**About this task:**
Could you copy every line from the material below in which "wrist" appears?

**Given records:**
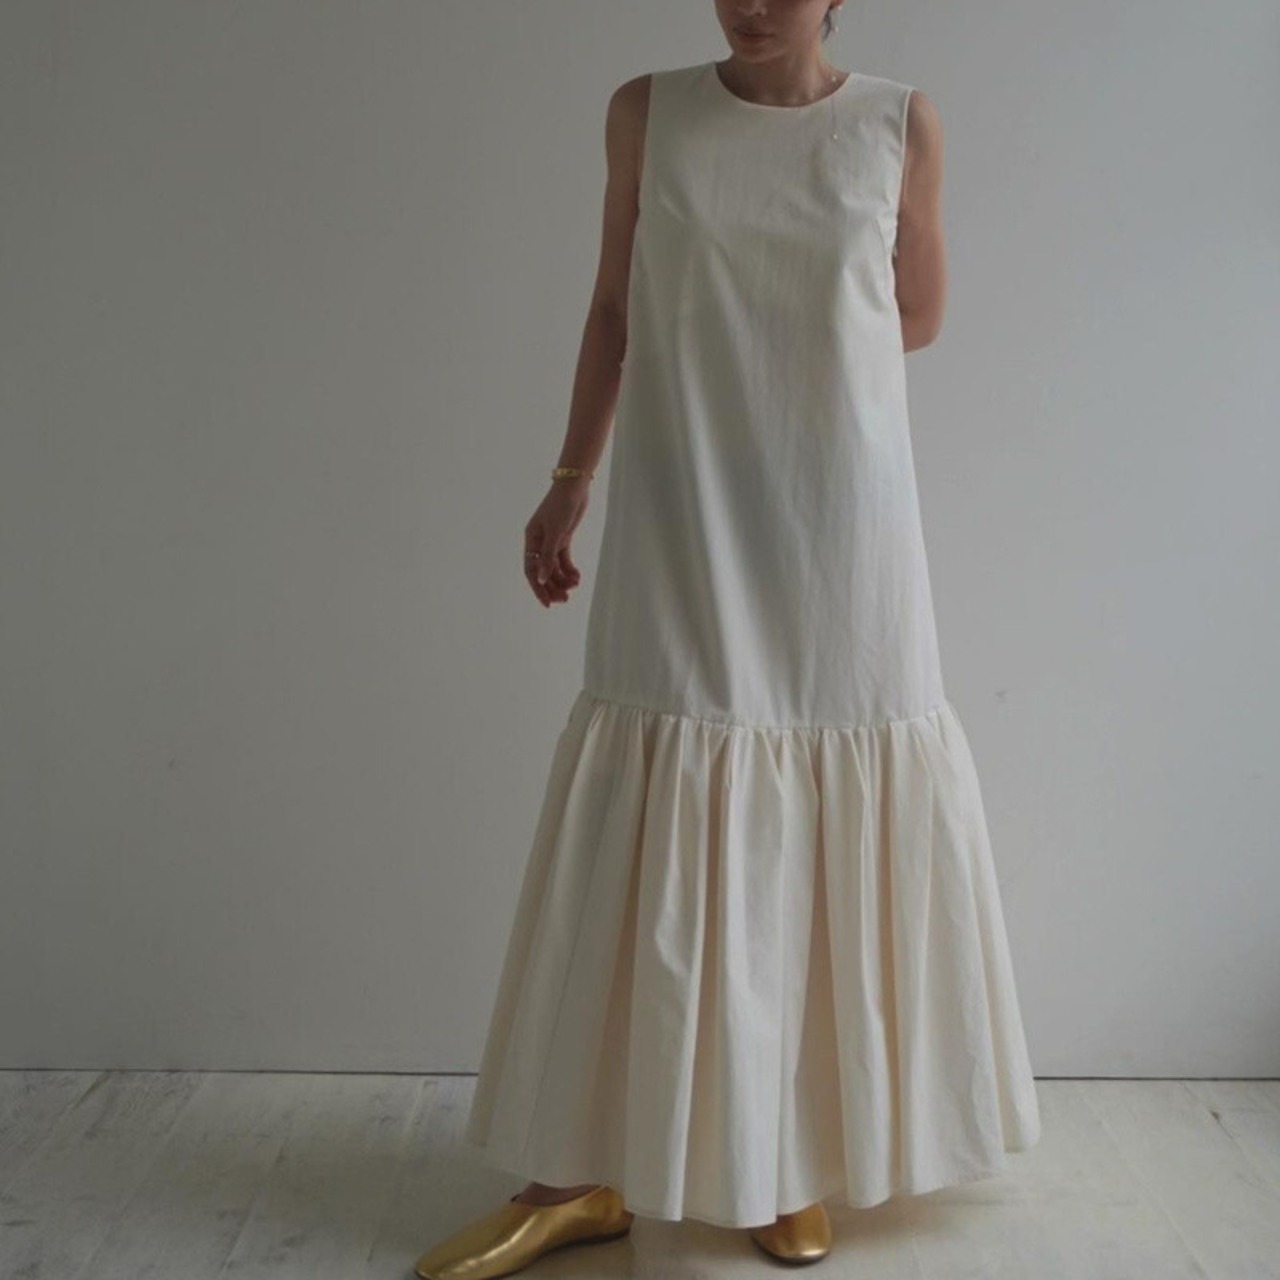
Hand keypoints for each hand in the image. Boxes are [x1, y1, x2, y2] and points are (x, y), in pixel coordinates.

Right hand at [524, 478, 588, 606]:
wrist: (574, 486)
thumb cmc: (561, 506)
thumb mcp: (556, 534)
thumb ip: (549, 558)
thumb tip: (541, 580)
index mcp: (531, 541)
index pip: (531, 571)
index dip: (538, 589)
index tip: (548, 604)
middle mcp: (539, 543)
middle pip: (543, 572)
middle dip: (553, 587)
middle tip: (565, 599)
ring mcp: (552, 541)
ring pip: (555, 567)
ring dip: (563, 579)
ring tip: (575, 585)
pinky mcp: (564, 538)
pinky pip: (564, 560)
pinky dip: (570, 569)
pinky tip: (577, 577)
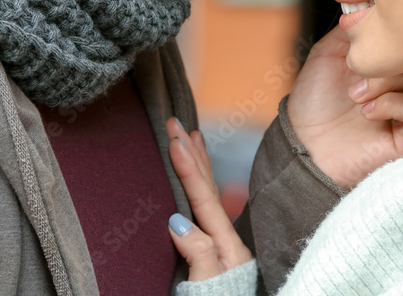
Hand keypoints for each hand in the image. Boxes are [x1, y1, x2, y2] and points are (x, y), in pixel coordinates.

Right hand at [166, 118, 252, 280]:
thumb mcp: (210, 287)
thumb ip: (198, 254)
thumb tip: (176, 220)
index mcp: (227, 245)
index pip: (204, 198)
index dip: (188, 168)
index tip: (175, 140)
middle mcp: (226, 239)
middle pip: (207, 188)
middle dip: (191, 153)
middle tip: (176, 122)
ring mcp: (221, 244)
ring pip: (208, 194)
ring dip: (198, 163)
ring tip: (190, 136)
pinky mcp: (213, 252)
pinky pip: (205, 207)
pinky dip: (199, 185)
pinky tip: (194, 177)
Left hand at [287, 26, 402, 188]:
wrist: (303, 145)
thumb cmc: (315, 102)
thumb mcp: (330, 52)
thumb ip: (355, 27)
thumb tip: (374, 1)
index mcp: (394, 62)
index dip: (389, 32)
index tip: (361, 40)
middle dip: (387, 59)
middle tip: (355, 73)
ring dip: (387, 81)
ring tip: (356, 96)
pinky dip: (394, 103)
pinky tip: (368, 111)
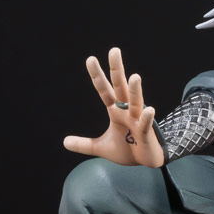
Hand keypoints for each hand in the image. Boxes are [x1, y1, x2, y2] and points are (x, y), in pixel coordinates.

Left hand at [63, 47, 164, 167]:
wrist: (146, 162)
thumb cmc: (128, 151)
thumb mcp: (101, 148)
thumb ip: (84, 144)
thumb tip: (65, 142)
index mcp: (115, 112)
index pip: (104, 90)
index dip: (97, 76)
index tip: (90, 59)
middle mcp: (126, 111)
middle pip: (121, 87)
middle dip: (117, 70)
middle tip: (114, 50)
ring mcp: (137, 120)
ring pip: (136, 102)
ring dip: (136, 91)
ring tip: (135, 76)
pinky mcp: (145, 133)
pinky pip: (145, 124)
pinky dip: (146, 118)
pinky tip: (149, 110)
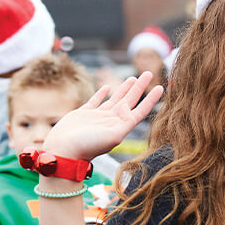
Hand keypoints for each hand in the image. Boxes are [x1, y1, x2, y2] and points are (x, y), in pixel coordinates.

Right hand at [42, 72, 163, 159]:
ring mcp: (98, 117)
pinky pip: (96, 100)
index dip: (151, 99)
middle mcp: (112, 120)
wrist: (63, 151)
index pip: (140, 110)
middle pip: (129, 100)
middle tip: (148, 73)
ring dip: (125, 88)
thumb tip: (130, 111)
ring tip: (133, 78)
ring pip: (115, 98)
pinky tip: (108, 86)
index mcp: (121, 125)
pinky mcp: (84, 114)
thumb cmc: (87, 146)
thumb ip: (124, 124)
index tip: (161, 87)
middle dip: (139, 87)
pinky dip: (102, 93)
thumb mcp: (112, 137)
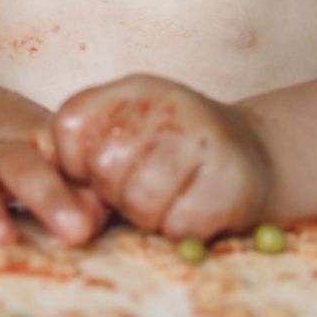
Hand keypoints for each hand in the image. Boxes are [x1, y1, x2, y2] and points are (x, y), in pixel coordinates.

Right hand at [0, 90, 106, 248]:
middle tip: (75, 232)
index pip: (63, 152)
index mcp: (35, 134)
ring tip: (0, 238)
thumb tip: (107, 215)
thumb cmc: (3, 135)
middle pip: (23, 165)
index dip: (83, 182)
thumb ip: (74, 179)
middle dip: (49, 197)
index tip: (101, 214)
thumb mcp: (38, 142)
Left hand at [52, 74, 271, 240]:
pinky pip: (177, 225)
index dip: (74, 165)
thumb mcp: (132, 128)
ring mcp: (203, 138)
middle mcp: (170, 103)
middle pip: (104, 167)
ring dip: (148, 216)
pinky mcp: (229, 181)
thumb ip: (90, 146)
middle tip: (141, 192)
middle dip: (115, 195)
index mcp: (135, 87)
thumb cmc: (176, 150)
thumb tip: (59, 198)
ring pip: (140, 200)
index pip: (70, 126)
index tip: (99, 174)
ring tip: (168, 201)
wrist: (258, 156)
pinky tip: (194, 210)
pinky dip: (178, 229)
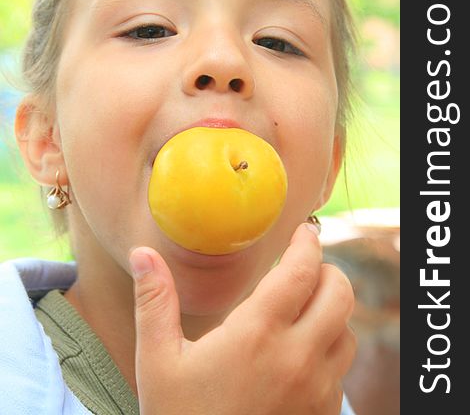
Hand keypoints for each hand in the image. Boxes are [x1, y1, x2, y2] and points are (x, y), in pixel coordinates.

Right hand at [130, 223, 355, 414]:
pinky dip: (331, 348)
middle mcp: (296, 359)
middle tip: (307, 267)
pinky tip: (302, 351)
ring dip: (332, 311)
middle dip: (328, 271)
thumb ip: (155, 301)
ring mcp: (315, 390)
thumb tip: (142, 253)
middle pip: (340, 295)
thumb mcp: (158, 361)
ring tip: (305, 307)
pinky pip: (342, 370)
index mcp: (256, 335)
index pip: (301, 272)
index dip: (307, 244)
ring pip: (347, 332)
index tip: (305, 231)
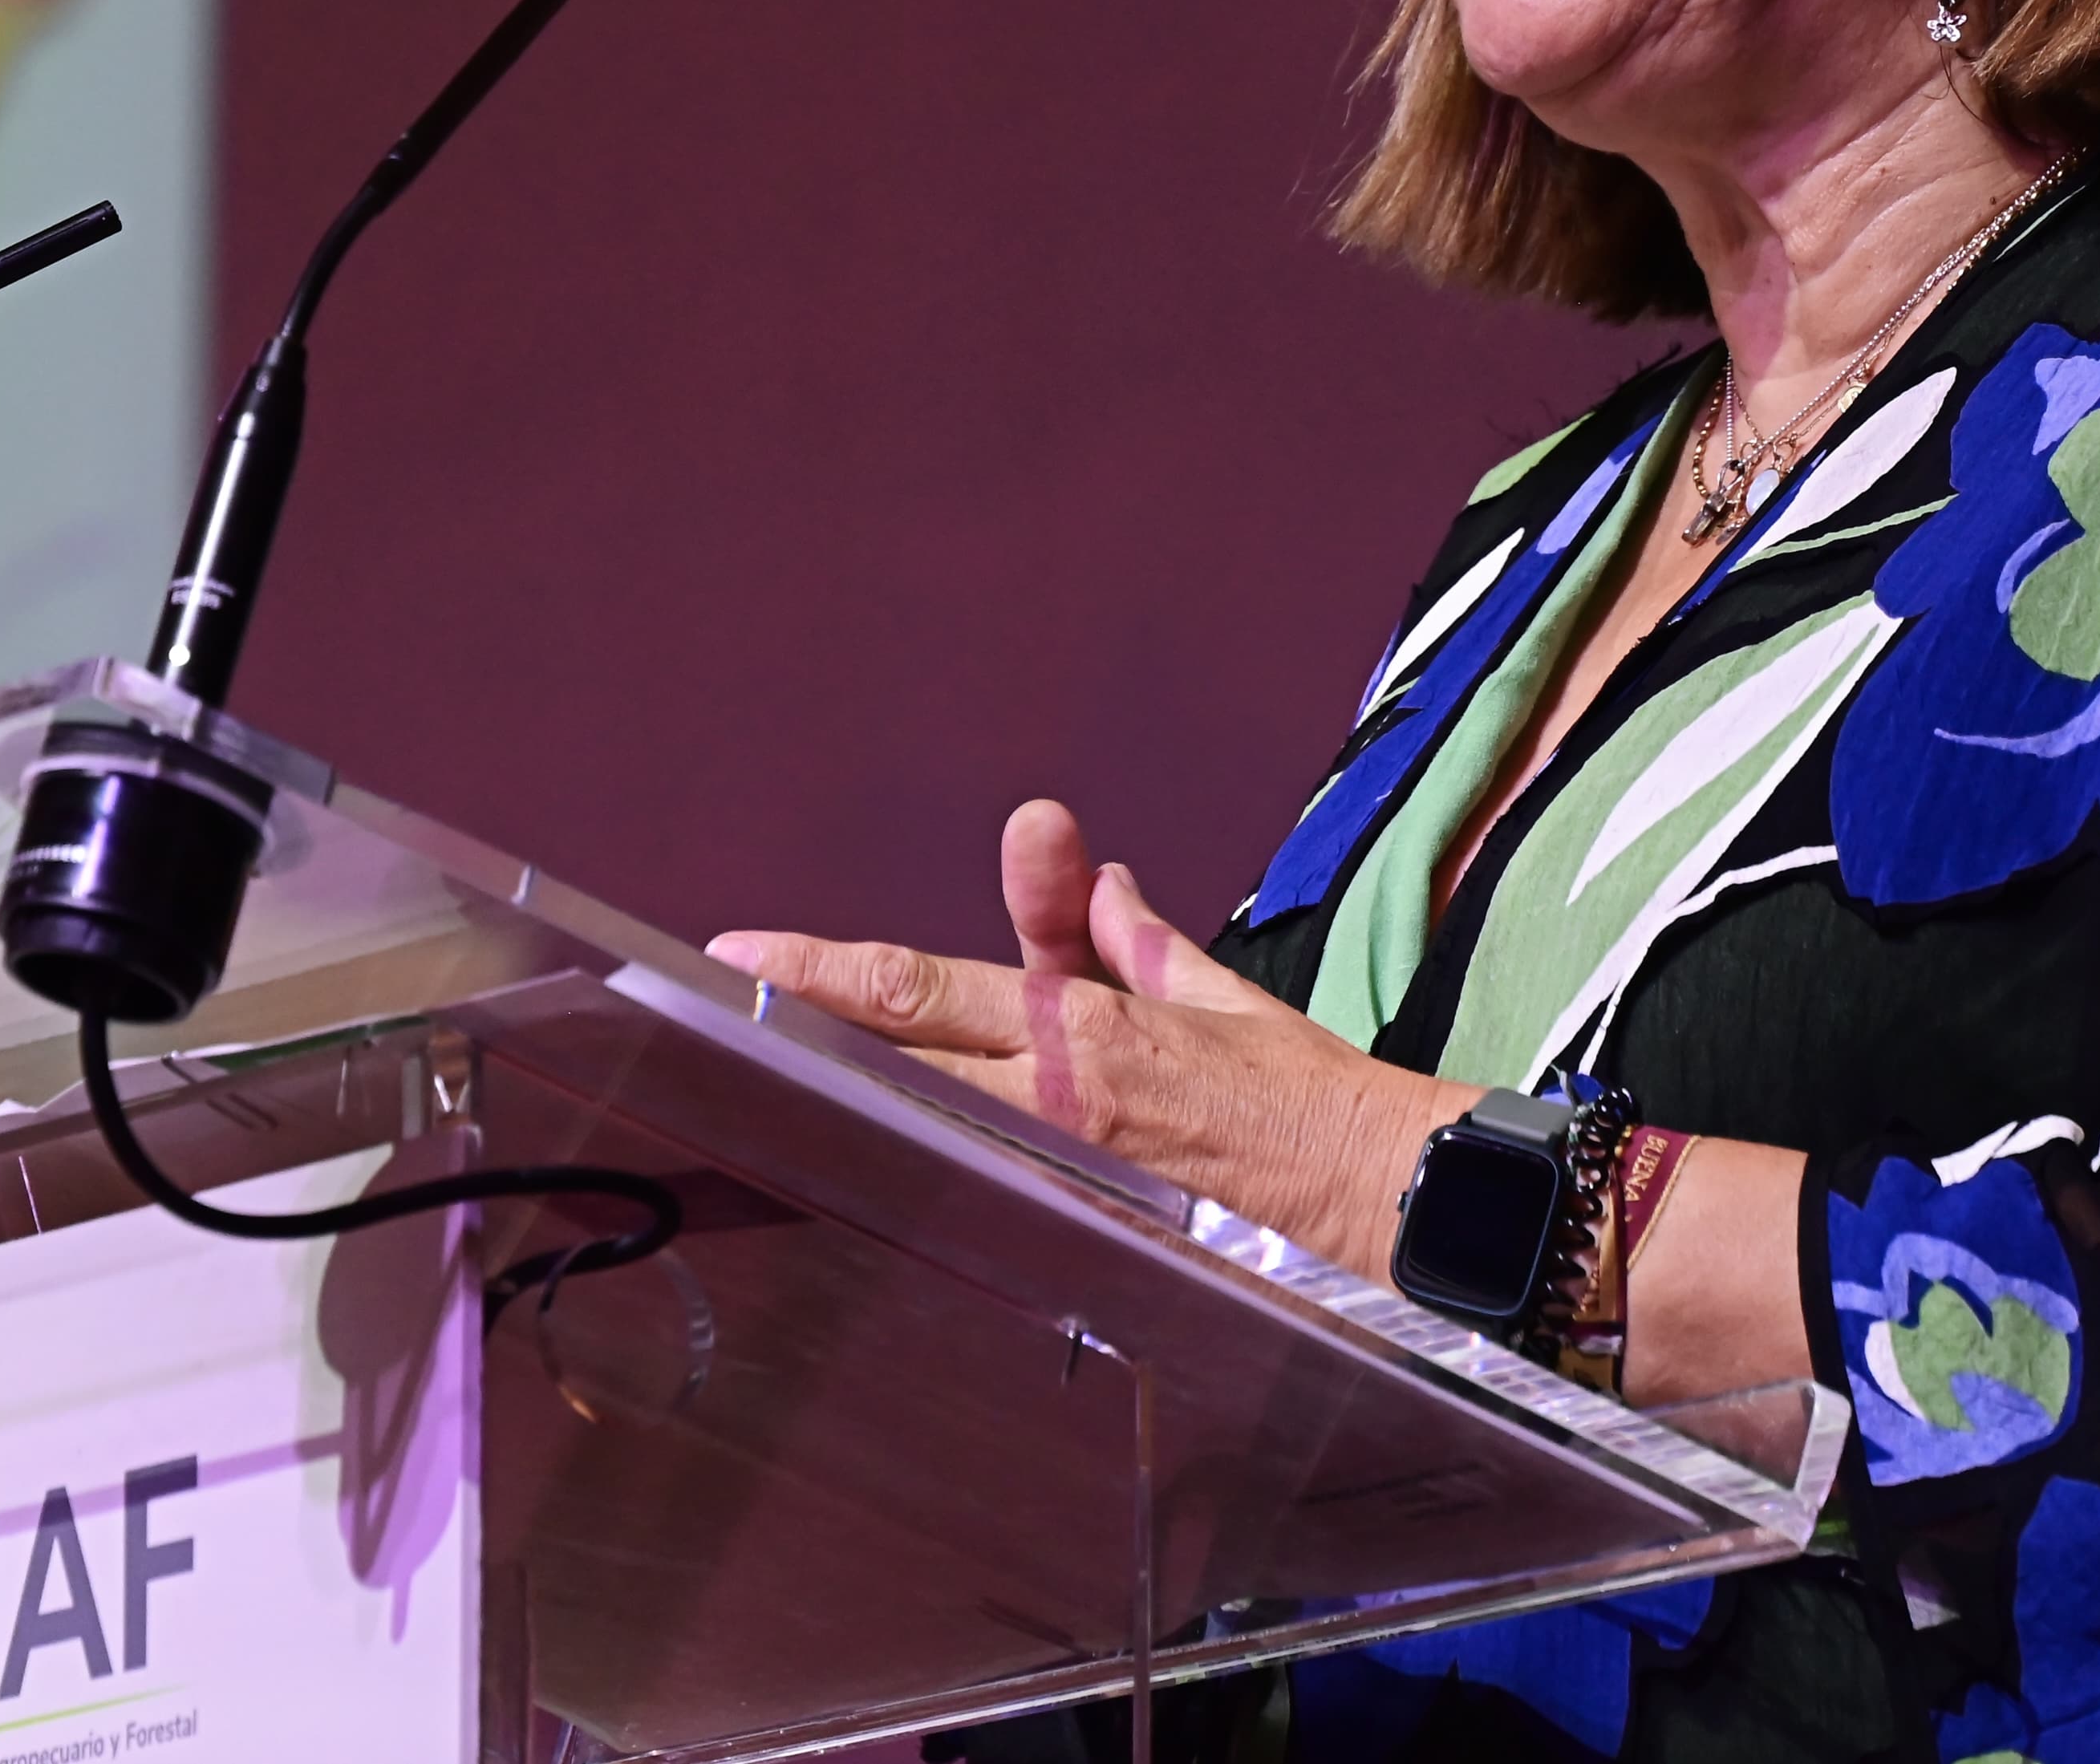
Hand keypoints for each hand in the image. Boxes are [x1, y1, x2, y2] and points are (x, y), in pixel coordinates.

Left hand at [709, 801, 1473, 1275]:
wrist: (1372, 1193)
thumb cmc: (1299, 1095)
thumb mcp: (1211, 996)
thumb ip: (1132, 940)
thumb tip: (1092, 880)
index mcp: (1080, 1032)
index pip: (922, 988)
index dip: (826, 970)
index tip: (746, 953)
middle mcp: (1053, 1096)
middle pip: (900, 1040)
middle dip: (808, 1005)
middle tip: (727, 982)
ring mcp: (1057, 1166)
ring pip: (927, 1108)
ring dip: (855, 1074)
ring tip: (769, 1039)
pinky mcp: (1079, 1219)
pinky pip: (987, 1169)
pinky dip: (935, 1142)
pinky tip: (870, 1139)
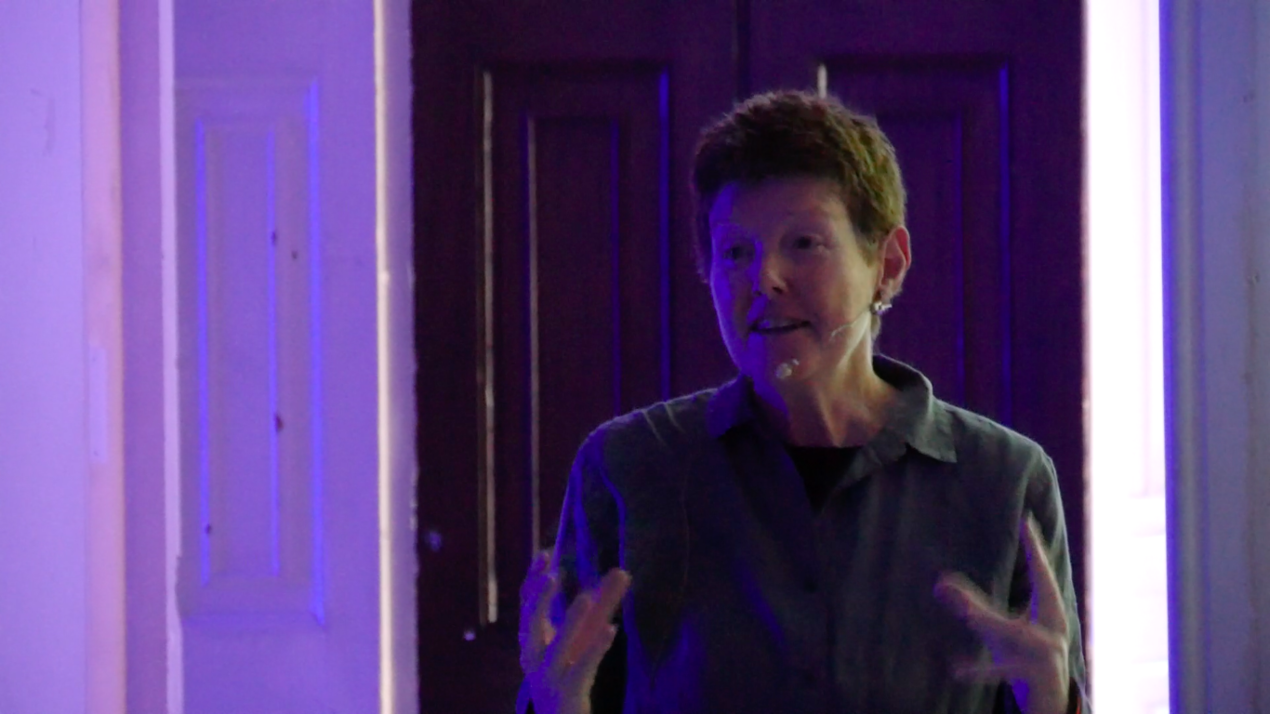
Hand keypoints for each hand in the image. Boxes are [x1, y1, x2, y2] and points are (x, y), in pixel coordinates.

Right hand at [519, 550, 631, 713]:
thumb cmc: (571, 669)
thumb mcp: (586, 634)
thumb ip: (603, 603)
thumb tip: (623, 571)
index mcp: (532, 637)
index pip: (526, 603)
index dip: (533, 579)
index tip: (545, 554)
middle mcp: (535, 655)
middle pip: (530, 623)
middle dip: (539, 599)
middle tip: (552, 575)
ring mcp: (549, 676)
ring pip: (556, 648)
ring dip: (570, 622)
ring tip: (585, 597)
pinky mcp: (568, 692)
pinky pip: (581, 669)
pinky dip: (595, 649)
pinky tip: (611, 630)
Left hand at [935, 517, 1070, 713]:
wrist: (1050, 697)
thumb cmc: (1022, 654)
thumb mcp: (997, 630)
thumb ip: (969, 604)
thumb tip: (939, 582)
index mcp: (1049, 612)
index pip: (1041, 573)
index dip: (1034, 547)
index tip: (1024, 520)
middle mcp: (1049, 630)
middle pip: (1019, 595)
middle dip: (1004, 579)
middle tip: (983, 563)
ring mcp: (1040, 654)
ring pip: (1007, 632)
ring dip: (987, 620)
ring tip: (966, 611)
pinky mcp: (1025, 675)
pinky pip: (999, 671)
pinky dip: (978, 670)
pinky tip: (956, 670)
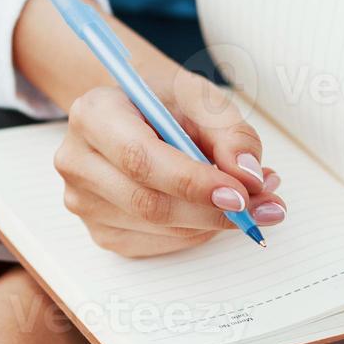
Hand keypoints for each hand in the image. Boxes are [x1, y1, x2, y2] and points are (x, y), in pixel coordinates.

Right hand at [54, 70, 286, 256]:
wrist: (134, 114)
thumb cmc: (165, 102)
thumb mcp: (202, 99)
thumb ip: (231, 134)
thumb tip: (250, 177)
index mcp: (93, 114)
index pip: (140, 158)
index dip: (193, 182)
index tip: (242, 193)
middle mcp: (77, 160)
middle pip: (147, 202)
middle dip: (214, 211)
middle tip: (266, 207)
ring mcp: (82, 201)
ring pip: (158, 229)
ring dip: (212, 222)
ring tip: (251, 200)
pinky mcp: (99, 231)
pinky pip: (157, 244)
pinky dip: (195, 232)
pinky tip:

**Result for this task:**
wrist: (574, 486)
wrist: (303, 145)
wrist: (146, 162)
wrist: (63, 151)
wrist: (258, 156)
wrist: (1372, 1193)
wrist: (1050, 697)
wrist: (134, 114)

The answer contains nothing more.